Since then, Richard made her escape from major labels, and committed herself to a lower profile career that’s allowed a rare level of control over her music, at least for an artist of her stature. The time as an independent artist bore an ambitious trilogy of albums (Goldenheart, Blackheart, and Redemption), released over almost four years, whose loose narratives afforded Richard a rather massive canvas (each is an hour) on which to indulge her experimentation with genre and songwriting structure. Now, following something of a transitional work in 2019 (New Breed, meant to serve as the first part of a new trilogy, along with this one), Richard seems intent on bringing her music into a new phase with Second Line: An Electro Revival. Bringing her back to the expansive, avant-garde compositions that characterized her original trilogy, while further streamlining her stylistic synthesis, this new record can feel like a curiously conflicted album; it’s quite adventurous in some ways, conventional in others.
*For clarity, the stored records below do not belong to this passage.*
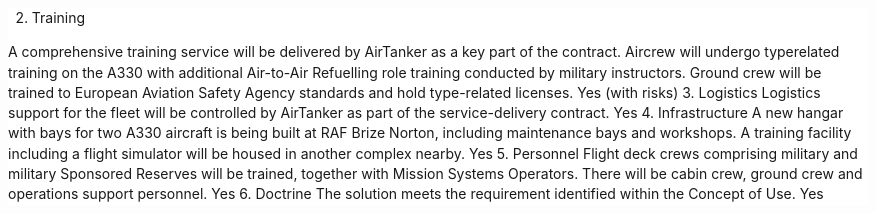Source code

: 2. Training
</td>
<td>
A comprehensive training service will be delivered by AirTanker as a key part of the contract. Aircrew will undergo typerelated training on the A330 with additional Air-to-Air Refuelling role training conducted by military instructors. Ground crew will be trained to European Aviation Safety Agency standards and hold type-related licenses.
</td>
<td>
Yes (with risks)
</td>
<td></td>
</tr>
<tr>
<td>
3. Logistics
</td>
<td>
Logistics support for the fleet will be controlled by AirTanker as part of the service-delivery contract.
</td>
<td>
Yes
</td>
<td></td>
</tr>
<tr>
<td>
4. Infrastructure
</td>
<td>
A new hangar with bays for two A330 aircraft is being built at RAF Brize Norton, including maintenance bays and workshops. A training facility including a flight simulator will be housed in another complex nearby.
</td>
<td>
Yes
</td>
<td></td>
</tr>
<tr>
<td>
5. Personnel
</td>
<td>
Flight deck crews comprising military and military Sponsored Reserves will be trained, together with Mission Systems Operators. There will be cabin crew, ground crew and operations support personnel.
</td>
<td>
Yes
</td>
<td></td>
</tr>
<tr>
<td>
6. Doctrine
</td>
<td>
The solution meets the requirement identified within the Concept of Use.
</td>
<td>
Yes
</td>
<td></td>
Once again using narrative to inform structure, Richard adopts the persona of King Creole (for whom the album’s intro is named), a sort of Harawayian cyborg (though credited as an android) who comes to a post-apocalyptic New Orleans to learn of her humanity and spread a message of love. Bits of this tale shine through, particularly in tempo and instrumentation, both conceived to parallel King Creole’s arc from droid to human. But more than anything this all acts as a useful frame through which to understand the ideas that guide Second Line, an album that’s doing a lot of different things: mounting a return to form, while also serving as a funeral for what came before.
In keeping with her previous solo records, the songs on Second Line have been produced almost entirely by a largely unknown artist: L.A. based “synth theorist” Ila Orbis (plus a handful of credits for Richard herself). Expanding on this notion of a “return to form,” the album toys with the concept of a homecoming, acting as a loud and explicit celebration of the singer’s New Orleans roots, pulling together that city’s musical traditions and an eclectic sampling of electronic stylings from across the globe (house, footwork, drum, and bass). And in composing songs like this, Richard draws out the similarities between these maybe-not-so-disparate genres, musical traditions all born from the work of black musicians. This is of course a worthy concept to pursue, but the songs on Second Line are perhaps almost too seamless in their construction, incorporating numerous sonic ideas into one song, but ultimately smoothing out the production into a generalized, electro-R&B melange. Which is of course absolutely in Richard’s wheelhouse, and as such, one could point to several truly hot tracks on this album — the bright, immediately catchy sex jam “Jacuzzi” or the edgy house bop “Bussifame,” for instance — yet Second Line ends up more beholden to contemporary R&B trends than it would like to believe. (This is most noticeable through contrast provided by tracks like “Le Petit Morte (A lude)” and “Mornin | Streetlights,” neither of which are really beholden to any other genre.) Second Line is most interesting when it’s playing with the conventions and structures of the song as individual works, often placing what reads as two (or more!) compositions within a single record (along with ample spoken word). That these forward-thinking flourishes aren’t consistently matched by the overall merits of the songwriting leaves the next-level quality of her musicianship still unquestionable — but her vision, surprisingly, less certain.
Published as part of Album Roundup — April 2021 | Part 3.